Start of PROVIDED TEXT

Human Rights Watch called on Egyptian authorities to overturn the
convictions of four men for the “habitual practice of debauchery,” and
to free four others who are held pending trial. The government should
end arbitrary arrests based on HIV status and take steps to end
prejudice and misinformation about HIV/AIDS.
“These shocking arrests and trials embody both ignorance and
injustice,” said Scott Long, director of the Lesbian, Gay, Bisexual,
and Transgender Rights Program at Human Rights Watch. “Egypt threatens
not just its international reputation but its own population if it
responds to the HIV/AIDS epidemic with prison terms instead of
prevention and care.”
The arrests began in October 2007, when police stopped two men having
an altercation on a street in central Cairo. When one of them told the
officers that he was HIV-positive, police immediately took them both to
the Morality Police office and opened an investigation against them for
homosexual conduct. The two men told human rights defenders that they
were slapped and beaten for refusing to sign statements the police
wrote for them. They spent four days in the Morality Police office
handcuffed to an iron desk, sleeping on the floor. Police later
subjected the two men to forensic anal examinations designed to “prove”
that they had engaged in homosexual conduct.
Human Rights Watch has documented that such examinations to detect
“evidence” of homosexuality are not only medically spurious but
constitute torture.
Police then arrested two more men because their photographs or
telephone numbers were found on the first two detainees. Authorities
subjected all to HIV tests without their consent. All four are still in
detention, pending prosecutors’ decision on whether to bring charges of
homosexual conduct. The first two arrestees, who reportedly tested
HIV-positive, are being held in a Cairo hospital, handcuffed to their
beds and only unchained for an hour each day.
Meanwhile, police apparently placed the apartment where one of the men
had lived under surveillance. On November 20, two days after a new
tenant had assumed the lease, police raided the apartment and detained
four other men.
According to the arrest report, the men were fully dressed and were not
engaging in any illegal acts at the time of the arrests. However, all
were charged with homosexual conduct, apparently solely on the basis
that they were found in a dwelling formerly occupied by one of the
earlier detainees.
People who have spoken to the four men since their arrest told Human
Rights Watch that a non-commissioned officer in the police station beat
one detainee on the head several times. Police allegedly forced the
four men to stand in a painful position for three hours with their arms
lifted in the air. They were provided no food, drink, or blankets
during their first four days of detention. Authorities also tested
these men for HIV without their consent. One of the men reportedly said
that the prosecutor, when informing him that he had tested positive for
HIV, told him: “People like you should be burnt alive. You do not
deserve to live.”
A Cairo court convicted these four men on January 13, 2008 under
Article 9(c) of Law 10/1961, which criminalizes the “habitual practice
of debauchery [fujur] – a term used to penalize consensual homosexual
conduct in Egyptian law. According to defense attorneys, the
prosecution based their case only on coerced and repudiated statements
taken from the men, and neither called witnesses nor produced other
evidence to counter the men’s pleas of not guilty. On February 2, 2008,
a Cairo appeals court upheld their one-year prison sentence. One of
them is held in a Cairo hospital, chained to his bed 23 hours a day.

End of PROVIDED TEXT
Start of INFORMATION SUPPLIED

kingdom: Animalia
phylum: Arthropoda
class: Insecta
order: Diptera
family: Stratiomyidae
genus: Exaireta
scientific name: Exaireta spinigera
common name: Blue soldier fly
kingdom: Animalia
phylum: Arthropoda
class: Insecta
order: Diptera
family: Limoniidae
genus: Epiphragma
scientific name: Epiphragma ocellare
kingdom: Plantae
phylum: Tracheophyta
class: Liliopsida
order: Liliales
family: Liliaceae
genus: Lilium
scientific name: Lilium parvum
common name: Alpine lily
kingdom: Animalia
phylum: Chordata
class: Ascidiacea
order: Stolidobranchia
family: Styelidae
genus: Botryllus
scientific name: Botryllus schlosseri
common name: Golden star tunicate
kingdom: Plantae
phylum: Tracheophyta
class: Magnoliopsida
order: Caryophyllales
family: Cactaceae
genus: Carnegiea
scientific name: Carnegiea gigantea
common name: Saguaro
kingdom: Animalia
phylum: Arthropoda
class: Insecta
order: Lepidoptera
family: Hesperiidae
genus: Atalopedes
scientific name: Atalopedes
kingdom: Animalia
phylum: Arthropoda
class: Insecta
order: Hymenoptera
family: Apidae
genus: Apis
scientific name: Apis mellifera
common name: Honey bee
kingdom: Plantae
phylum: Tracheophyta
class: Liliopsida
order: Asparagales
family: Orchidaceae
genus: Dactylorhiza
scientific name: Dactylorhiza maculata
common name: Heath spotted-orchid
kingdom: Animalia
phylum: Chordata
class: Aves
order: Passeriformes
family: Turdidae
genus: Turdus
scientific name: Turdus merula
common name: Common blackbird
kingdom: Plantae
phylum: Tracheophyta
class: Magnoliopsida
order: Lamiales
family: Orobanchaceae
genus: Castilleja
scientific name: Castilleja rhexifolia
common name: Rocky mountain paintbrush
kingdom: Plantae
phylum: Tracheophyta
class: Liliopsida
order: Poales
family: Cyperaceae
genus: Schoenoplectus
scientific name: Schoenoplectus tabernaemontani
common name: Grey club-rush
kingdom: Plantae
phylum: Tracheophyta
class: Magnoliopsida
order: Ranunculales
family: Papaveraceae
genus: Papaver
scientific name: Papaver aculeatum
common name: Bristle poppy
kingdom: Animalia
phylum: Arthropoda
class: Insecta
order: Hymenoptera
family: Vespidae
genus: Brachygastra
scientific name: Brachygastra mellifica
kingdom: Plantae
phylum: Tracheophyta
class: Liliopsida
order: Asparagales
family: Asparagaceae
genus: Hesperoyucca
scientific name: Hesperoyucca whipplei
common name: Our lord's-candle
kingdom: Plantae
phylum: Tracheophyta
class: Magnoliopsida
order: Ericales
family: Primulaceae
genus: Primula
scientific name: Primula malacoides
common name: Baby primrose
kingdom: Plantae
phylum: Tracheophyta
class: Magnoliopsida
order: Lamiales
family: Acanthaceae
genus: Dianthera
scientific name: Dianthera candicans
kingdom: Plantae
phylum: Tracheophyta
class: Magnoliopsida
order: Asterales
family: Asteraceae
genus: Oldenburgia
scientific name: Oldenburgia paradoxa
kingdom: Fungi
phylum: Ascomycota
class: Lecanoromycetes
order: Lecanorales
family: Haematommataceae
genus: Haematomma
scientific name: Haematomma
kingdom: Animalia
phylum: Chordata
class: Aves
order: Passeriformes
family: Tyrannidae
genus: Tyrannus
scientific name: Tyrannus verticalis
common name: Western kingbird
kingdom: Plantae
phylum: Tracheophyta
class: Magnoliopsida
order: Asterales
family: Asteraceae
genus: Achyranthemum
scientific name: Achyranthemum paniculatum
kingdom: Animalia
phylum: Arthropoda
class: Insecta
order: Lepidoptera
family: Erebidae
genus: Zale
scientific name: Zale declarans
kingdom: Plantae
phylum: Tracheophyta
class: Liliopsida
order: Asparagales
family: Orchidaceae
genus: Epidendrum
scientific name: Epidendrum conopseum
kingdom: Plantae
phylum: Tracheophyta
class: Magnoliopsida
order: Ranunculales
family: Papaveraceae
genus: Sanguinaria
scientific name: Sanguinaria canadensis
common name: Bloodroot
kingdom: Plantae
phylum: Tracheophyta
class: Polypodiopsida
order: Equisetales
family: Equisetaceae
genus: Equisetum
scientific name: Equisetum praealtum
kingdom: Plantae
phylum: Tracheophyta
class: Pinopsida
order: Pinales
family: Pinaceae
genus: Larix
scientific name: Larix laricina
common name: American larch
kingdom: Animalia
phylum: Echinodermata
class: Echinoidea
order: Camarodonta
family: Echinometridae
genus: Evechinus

End of INFORMATION SUPPLIED

Write the next part of the text on the Egyptian HIV arrests, starting after its final sentence. The rows come from a separate source and have no connection to the text.

“These cases show Egyptian police acting on the dangerous belief that
HIV is not a condition to be treated but a crime to be punished,” said
Long. “HIV tests forcibly taken without consent, ill-treatment in
detention, trials driven by prejudice, and convictions without evidence
all violate international law.”
In private letters sent to the Egyptian Public Prosecutor, Counselor
Abdel Meguid Mahmoud Abdel Meguid, on November 29, 2007 and on January
8, 2008, Human Rights Watch expressed its grave concern about the
arrests and their consequences for Egypt’s efforts against HIV/AIDS.
Human Rights Watch urged authorities to drop the charges, end the
practice of chaining detainees in hospital, and ensure that the men
receive the highest available standard of medical care for any serious
health conditions. It also urged Egypt to undertake training for all
criminal-justice officials on medical facts and international human
rights standards in relation to HIV, and to halt immediately all
testing of detainees without their consent.
Criminalizing consensual, adult homosexual conduct violates human
rights protections to individual privacy and personal autonomy under
international law. The apparent use of Article 9(c) in these cases to
detain people on the basis of their declared HIV status, and to test
them without their consent for HIV infection, also violates those
international protections, and the right to bodily autonomy.
International human rights law clearly affirms that prisoners and
detainees retain the absolute right to protection against torture and
cruel, inhuman, or degrading treatment or punishment – and enjoy the
right to the highest attainable standard of health, as guaranteed in
Article 12 of the International Covenant on Economic, Social and
Cultural Rights, to which Egypt has been party since 1982.
For more information you can read the March 2004 Human Rights Watch report, “In a Time of Torture: The Assault on Justice in Egypt’s Crackdown on Homosexual Conduct.”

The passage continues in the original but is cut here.